**Exercise requirements**
A – In the passage on the Brinkworth family history, what work did Thomas and Elizabeth do near Nailsworth?
B – For each statement below, say whether it agrees with the passage on the Brinkworth family history, answering yes or no and quoting the deciding words: (i) The name 'Brinkworth' is Norman in origin. (ii) Water power drove mills that processed and wove wool. (iii) Competition from coal-powered mills in the Midlands brought prosperity to the Stroud valleys.
C – Extend the passage on the Brinkworth family history, picking up after its last sentence.

**Source**
-=-=-

Thomas Brinkworth and his wife Elizabeth came from the parish of Horsley near Nailsworth, Gloucestershire in the west of the Cotswolds. Family history (as recorded in Enid Prest, The Family History of Thomas and Elizabeth Brinkworth, E.V. Prest, Gulnare, 1976) suggests that the family came over from Normandy with the Conqueror following the trade of chain mail making, and settled around the village now called Brinkworth in Wiltshire. Thus they were called 'de (from) Brinkworth'. While the family was Norman, the name 'Brinkworth' is actually Anglo-Saxon, derived from 'Brynca's worth (homestead)'. During the Middle Ages, the Cotswold hills were home to a flourishing wool trade and Cotswold wool was considered the best in the world. The Industrial Revolution in the eighteenth century brought new prosperity to the area through the harnessing of water power, which drove mills to process and weave the wool. It was probably this prosperity that encouraged some Brinkworths to migrate northward from Wiltshire to the Cotswolds, where quite a number of Brinkworths still live. In the five valleys around the town of Stroud there were many mills, including several near Nailsworth, where Thomas and Elizabeth were broad weavers, operating large mechanical looms. With prosperity came an increase in the local population, swollen by 'migrant' workers from outside the area, but soon competition from coal-powered mills in the Midlands led to economic stagnation, severe depressions and increasing unemployment in the Stroud valleys, despite a brief revival in the cloth trade.

-=-=-

**Entries from a dataset**
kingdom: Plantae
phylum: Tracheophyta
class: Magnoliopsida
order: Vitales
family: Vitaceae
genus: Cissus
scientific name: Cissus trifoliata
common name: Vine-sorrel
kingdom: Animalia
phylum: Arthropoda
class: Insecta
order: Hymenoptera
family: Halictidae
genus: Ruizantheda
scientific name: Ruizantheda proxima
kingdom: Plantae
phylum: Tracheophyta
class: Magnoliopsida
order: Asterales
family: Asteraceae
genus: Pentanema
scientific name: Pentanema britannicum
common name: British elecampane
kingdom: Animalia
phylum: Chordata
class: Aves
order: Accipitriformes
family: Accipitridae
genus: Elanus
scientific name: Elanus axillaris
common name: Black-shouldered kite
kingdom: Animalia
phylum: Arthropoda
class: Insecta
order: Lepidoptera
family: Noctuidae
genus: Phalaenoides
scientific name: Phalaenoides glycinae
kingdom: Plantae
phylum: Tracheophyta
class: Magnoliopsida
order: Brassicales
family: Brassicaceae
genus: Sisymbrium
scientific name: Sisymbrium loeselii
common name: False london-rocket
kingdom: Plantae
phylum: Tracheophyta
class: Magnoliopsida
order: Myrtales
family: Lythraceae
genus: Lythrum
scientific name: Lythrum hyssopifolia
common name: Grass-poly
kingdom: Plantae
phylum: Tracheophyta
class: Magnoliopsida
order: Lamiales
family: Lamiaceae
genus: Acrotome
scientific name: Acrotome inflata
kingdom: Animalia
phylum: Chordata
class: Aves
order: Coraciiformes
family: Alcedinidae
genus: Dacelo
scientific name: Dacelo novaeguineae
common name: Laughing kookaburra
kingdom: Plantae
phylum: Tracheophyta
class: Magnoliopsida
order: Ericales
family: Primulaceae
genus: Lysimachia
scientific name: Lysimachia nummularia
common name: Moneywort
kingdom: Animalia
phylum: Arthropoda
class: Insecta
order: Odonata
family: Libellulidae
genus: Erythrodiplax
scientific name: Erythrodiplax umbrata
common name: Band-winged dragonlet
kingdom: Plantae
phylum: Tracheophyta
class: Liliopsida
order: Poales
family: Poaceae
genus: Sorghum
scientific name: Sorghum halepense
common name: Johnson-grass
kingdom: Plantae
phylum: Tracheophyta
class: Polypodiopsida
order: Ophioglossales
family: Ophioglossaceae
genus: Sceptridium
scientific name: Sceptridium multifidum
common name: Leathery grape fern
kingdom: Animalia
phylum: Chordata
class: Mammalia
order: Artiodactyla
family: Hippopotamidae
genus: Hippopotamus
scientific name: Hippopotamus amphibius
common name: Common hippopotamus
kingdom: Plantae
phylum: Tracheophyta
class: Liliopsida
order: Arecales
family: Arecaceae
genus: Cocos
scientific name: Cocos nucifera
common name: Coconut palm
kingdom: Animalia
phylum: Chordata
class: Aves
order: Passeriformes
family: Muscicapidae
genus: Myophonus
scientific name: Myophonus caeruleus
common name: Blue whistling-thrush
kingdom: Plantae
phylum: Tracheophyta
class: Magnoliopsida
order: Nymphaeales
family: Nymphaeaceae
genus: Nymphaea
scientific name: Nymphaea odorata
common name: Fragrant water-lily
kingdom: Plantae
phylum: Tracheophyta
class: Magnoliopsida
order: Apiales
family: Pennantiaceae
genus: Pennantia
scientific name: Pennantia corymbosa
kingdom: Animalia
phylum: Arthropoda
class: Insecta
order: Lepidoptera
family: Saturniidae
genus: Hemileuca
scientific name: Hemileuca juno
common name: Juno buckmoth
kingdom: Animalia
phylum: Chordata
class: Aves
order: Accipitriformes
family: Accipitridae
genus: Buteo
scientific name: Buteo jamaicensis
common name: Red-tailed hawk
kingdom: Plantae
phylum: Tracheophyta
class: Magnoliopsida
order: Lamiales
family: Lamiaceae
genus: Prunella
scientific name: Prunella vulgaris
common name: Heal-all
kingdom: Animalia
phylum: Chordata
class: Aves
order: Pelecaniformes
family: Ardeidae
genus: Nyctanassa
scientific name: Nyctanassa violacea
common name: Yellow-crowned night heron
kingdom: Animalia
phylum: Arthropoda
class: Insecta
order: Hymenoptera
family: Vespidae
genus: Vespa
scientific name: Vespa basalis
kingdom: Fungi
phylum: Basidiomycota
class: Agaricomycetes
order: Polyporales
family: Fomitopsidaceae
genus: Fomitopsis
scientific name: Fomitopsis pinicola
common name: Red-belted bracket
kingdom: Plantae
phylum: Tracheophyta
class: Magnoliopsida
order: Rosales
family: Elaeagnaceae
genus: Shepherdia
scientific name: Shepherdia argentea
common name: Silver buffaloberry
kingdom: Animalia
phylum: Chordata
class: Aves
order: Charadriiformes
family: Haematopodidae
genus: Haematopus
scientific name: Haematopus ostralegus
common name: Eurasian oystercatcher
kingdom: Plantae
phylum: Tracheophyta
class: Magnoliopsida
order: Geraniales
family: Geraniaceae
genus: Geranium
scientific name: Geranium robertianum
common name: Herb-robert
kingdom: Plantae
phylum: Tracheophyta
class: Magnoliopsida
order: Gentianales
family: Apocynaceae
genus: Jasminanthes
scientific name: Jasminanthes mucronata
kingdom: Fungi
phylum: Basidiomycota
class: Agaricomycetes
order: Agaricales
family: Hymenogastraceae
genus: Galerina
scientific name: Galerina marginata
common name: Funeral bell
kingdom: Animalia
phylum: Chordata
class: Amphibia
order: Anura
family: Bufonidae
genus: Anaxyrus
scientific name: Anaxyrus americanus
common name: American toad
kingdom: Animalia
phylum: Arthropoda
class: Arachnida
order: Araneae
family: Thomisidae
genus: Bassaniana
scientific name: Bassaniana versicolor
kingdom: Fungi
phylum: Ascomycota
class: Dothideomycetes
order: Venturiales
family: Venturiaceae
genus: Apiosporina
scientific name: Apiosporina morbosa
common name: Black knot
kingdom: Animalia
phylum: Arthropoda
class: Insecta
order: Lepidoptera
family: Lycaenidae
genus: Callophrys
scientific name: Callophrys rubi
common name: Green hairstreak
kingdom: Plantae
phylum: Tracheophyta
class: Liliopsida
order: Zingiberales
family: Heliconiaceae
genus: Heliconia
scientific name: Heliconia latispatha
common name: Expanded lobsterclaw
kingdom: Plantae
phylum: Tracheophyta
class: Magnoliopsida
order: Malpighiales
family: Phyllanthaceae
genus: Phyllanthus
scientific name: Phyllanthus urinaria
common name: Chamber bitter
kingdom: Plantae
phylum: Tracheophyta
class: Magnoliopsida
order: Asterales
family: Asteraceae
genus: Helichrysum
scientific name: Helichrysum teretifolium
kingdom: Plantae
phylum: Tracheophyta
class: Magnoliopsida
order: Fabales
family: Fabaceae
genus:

-=-=-

**Answers given**
A – They were broad weavers, operating large mechanical looms.

B –
(i) No: "the name 'Brinkworth' is actually Anglo-Saxon, derived from 'Brynca's worth (homestead)'"
(ii) Yes: "the harnessing of water power, which drove mills to process and weave the wool"
(iii) No: "competition from coal-powered mills in the Midlands led to economic stagnation, severe depressions and increasing unemployment in the Stroud valleys"

C –
By the 1830s, many local people from Horsley-Nailsworth began to seriously consider emigration. In 1837, the Gloucester Journal published a report indicating "a strong prevailing disposition (in Horsley) in favour of emigration to (Australia) to which numerous parties have already gone". Later that year the colonial government of South Australia announced that free passage for married couples of the working classes, aged fifteen to thirty, would be available on emigrant ships to the province. And so when, in 1839, the Commissioners for Colonization of South Australia organized a public meeting at Nailsworth for the purpose of explaining the principles of emigration, between 200 and 300 persons attended and "departed from the meeting in a hopeful spirit". Thomas, aged 27, successfully applied for an assisted passage as a labourer on 14th March 1839, along with his wife Mary, aged 26, and their three children Joseph aged 4, George aged 3 and Mary aged 1. Packing up their quota of belongings allowed by the Commissioners, they moved to London whence they embarked on May 19 on the "Somersetshire", arriving at Port Adelaide on 25th August 1839.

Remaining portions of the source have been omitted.